The problem =
Tally the lines below that contain the word "none", then give the tally alone.

Dataset records =
_ _ _ _ _ _ _

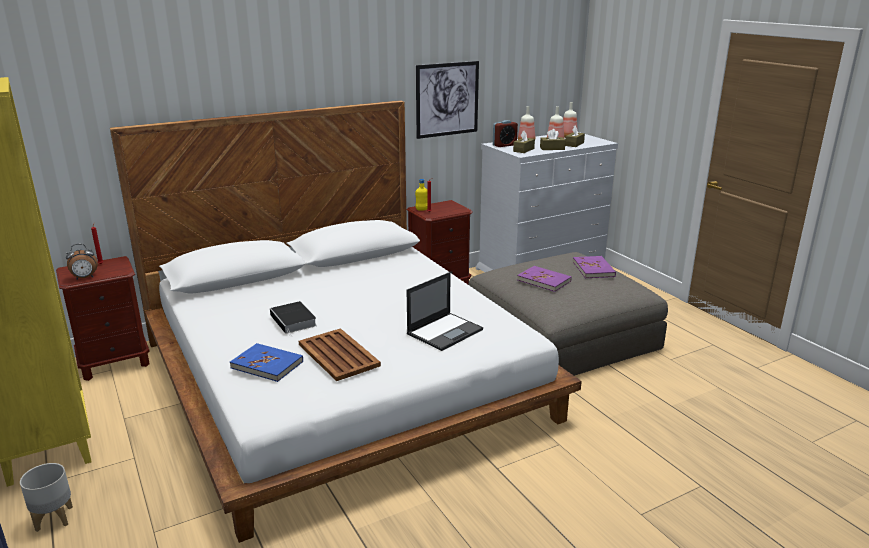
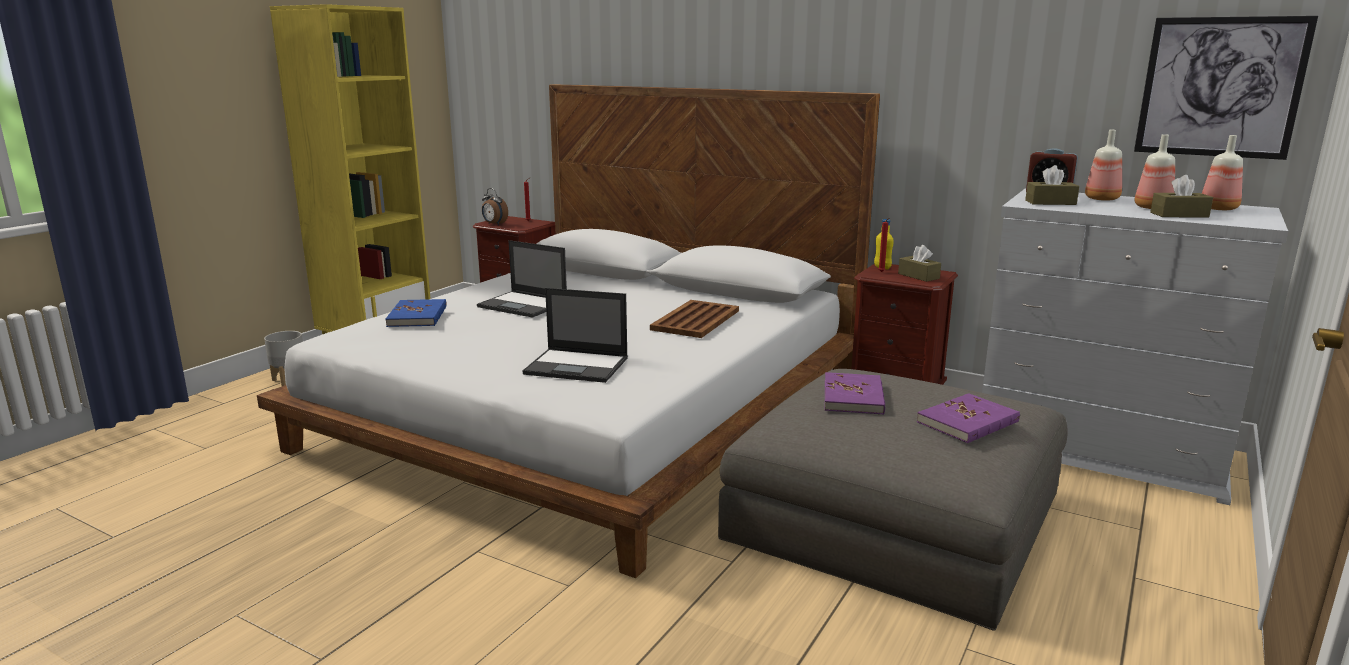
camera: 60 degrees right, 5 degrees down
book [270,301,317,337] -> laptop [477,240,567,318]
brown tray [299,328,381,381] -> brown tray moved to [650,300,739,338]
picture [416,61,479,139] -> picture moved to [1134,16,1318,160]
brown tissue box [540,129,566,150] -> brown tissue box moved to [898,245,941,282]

_ _ _ _ _ _ _

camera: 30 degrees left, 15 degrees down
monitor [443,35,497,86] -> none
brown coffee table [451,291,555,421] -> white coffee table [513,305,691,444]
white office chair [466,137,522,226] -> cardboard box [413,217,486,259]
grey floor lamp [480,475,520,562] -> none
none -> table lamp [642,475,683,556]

_ _ _ _ _ _ _

Task response =
3